Today it was a serious tourist assault on Cartagena. First stop was tourist information
to find out about the “Cartagena Card” we had read about yesterday.
Surprisingly tourist information don’t sell them we had to go elsewhere. So
after a short walk (back the way we had come) we found the place to buy the “Cartagena card”.
The card gives us cheap access to the historic sites in Cartagena. So off we went on a mission.
A Brief History of Cartagena – Founded in
229 BC. The Romans conquered it in 209BC. After a period of being ransacked by
the Goths and recovered by the Byzantines it was conquered by the Arabs in
1245AD plus lots of other things!
Casa de La Fortune (The house of fortune) –
This is the remains of a roman house built in 1 BC. The remains are under another
building. There is a mosaic floor and the remains of the street
Muralla Punica (The Punic Wall) – The wall was
built in the latter stages of 3 BC. It was built to defend the city. It had
living accommodation built in the walls. The remains of the walls were found
when someone wanted to build a car park. An archeological survey was done to
look for remains of the hermitage. They found the burial area of the Hermitage
and the Punic wall. The Hermitage dates back to 16th to 19th
centuries. We think any builders in Cartagena
must dread seeing happy faces of archeologists – the car park never was
Decumano – A Roman street
excavated that was built in 1 AD and changed again in 4-5 AD. Once again modern
building had been built above the remains – the only “intrusion”
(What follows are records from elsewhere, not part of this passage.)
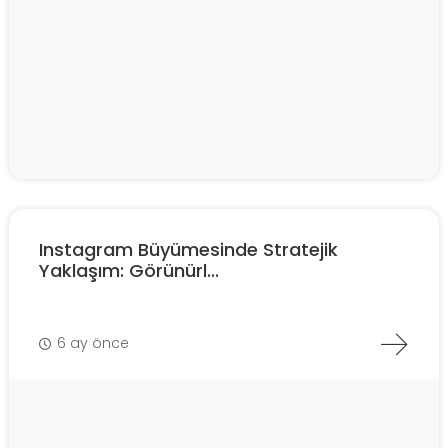
Instagram Büyümesinde Stratejik
Yaklaşım: Görünürl...
6 ay önce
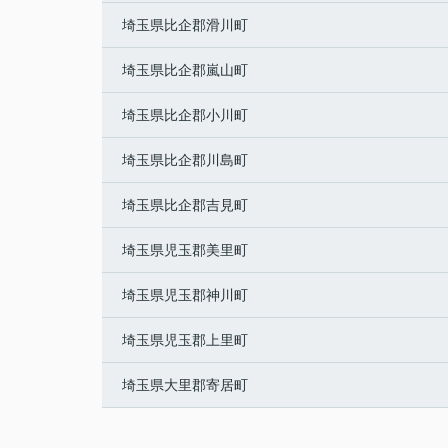
埼玉県比企郡滑川町
埼玉県比企郡嵐山町
埼玉県比企郡小川町
埼玉県比企郡川島町
埼玉県比企郡吉見町
埼玉県児玉郡美里町
埼玉県児玉郡神川町
埼玉県児玉郡上里町
埼玉県大里郡寄居町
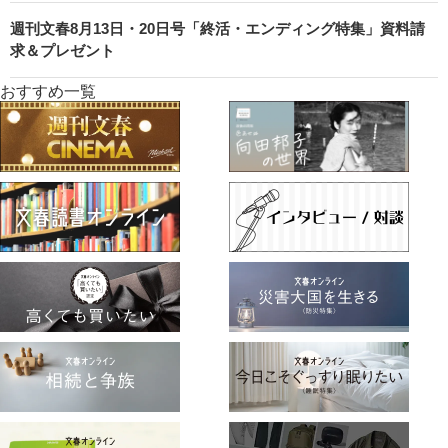
週刊文春8月13日・20日号「終活・エンディング特集」資料請
求＆プレゼント
おすすめ一覧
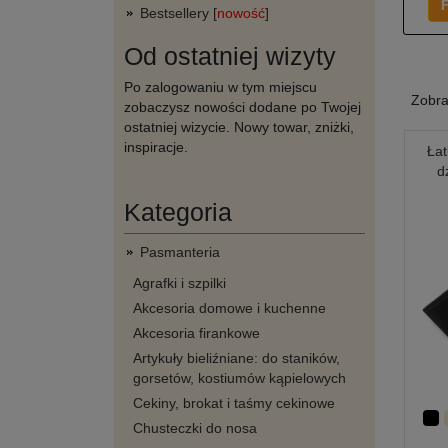
F
Bestsellery [
nowość
]
Od ostatniej wizyty
Po zalogowaniu w tym miejscu
Zobr
zobaczysz nowości dodane po Twojej
ostatniej wizycie. Nowy towar, zniżki,
inspiracje.
Łat
d
Kategoria
Pasmanteria
Agrafki i szpilki
Akcesoria domowe i kuchenne
Akcesoria firankowe
Artykuły bieliźniane: do staników,
gorsetów, kostiumów kąpielowych
Cekiny, brokat i taśmy cekinowe
Chusteczki do nosa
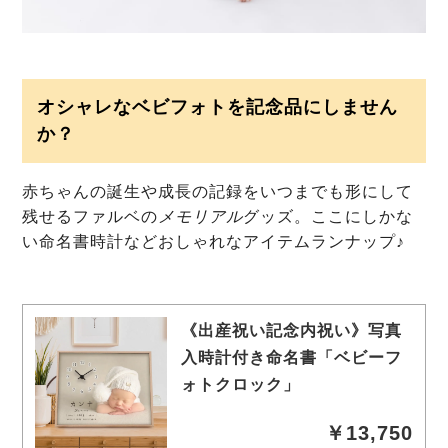
オシャレなベビフォトを記念品にしません
か？
赤ちゃんの誕生や成長の記録をいつまでも形にして
残せるファルベの
メモリアル
グッズ。ここにしかな
い命名書時計などおしゃれなアイテムランナップ♪
《出産祝い記念内祝い》写真
入時計付き命名書「ベビーフ
ォトクロック」
￥13,750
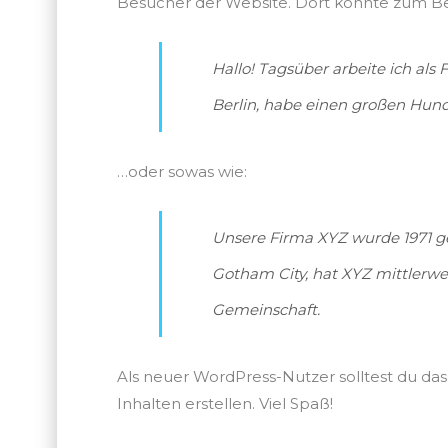
Besucher der Website. Dort könnte zum Bei
Hallo! Tagsüber arbeite ich als 
Berlin, habe einen großen Hund
…oder sowas wie:
Unsere Firma XYZ wurde 1971 ge
Gotham City, hat XYZ mittlerwe
Gemeinschaft.
Als neuer WordPress-Nutzer solltest du da
Inhalten erstellen. Viel Spaß!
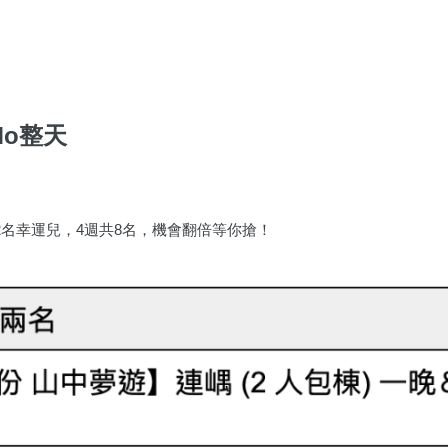
Mo整天
合計2名幸運兒，4週共8名，機會翻倍等你搶！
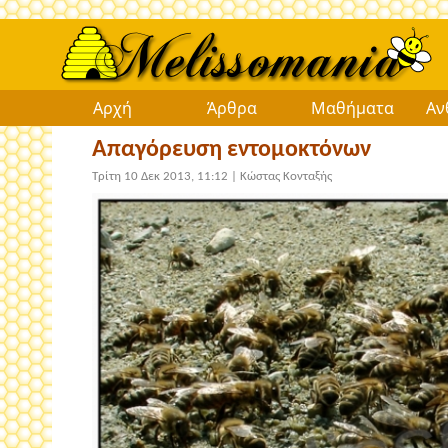
Αρχή
Άρθρα
Μαθήματα
Αν
Απαγόρευση εντομοκτόνων
Τρίτη 10 Δεκ 2013, 11:12 |
Κώστας Κονταξής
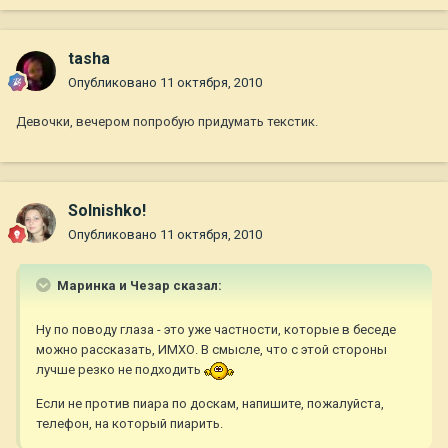
tasha
Опубликовано
11 октября, 2010
Девочки, вечером попробую придумать текстик.
Solnishko!
Опубликовано
11 октября, 2010
Маринка и Чезар сказал:
Ну по поводу глаза - это уже частности, которые в беседе
можно рассказать, ИМХО. В смысле, что с этой стороны
лучше резко не подходить
Если не против пиара по доскам, напишите, пожалуйста,
телефон, на который пиарить.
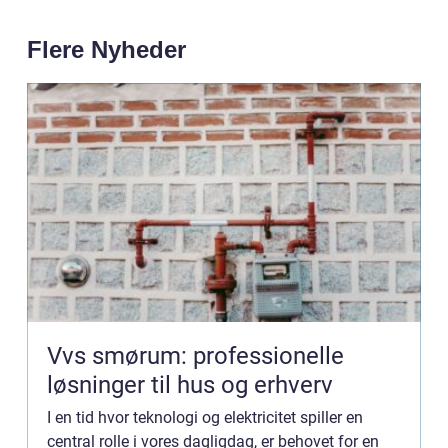
Flere Nyheder
Vvs smørum: professionelle
løsninger til hus og erhverv
I en tid hvor teknologi og elektricitet spiller en
central rolle i vores dagligdag, er behovet for en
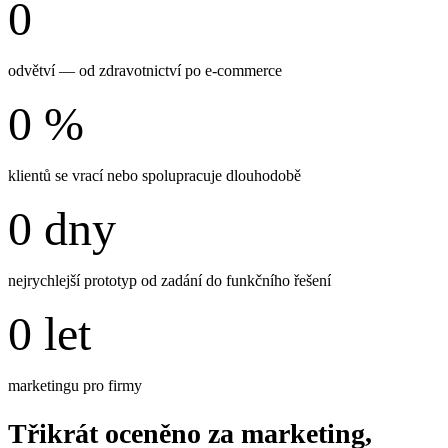
0
odvětví — od zdravotnictví po e-commerce
0
%
klientů se vrací nebo spolupracuje dlouhodobě
0
dny
nejrychlejší prototyp od zadání do funkčního řešení
0
let
marketingu pro firmy
Třikrát oceněno za marketing,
was the matt black pillars supporting the building above.
Augusteun – A public
building renowned for its decorative wealth. A place where priests rendered
homage to the emperor Augustan.
Civil War Air Raid Shelter and Museum – A man-made
tunnel in a hill used when Spain
was in a civil war from 1936 for 3 years.
Military Museum – We saw a
series of rooms full of cannons from the 16th century to modern day.
Then we had the room full of artillery for the aforementioned cannons. Then personal
equipment, uniforms, radars, a room full of engines (not quite sure of the military
connection apart from being painted camouflage), a room full of optical
targeting equipment and more. Have you got the idea yet - this place is huge.
We walked really fast and it still took over an hour. Oh and there is a room
full of military models (it even won the Guinness book of records for the
largest military model collection). I don’t think we gave it justice but
it wasn’t quite our thing anyway.
This evening we collapsed back on board.
Decumano – Roman
street excavated. The black pillars hold the new
building built above it.
The remains of the Muralla Punica (The Punic Wall). No car
The crypt of the Hermitage
Everywhere in the city excavations have been done and
remains are evident and incorporated into the modern city
The archeologist have a life’s time work in Cartagena – this picture
was taken in the centre of the town.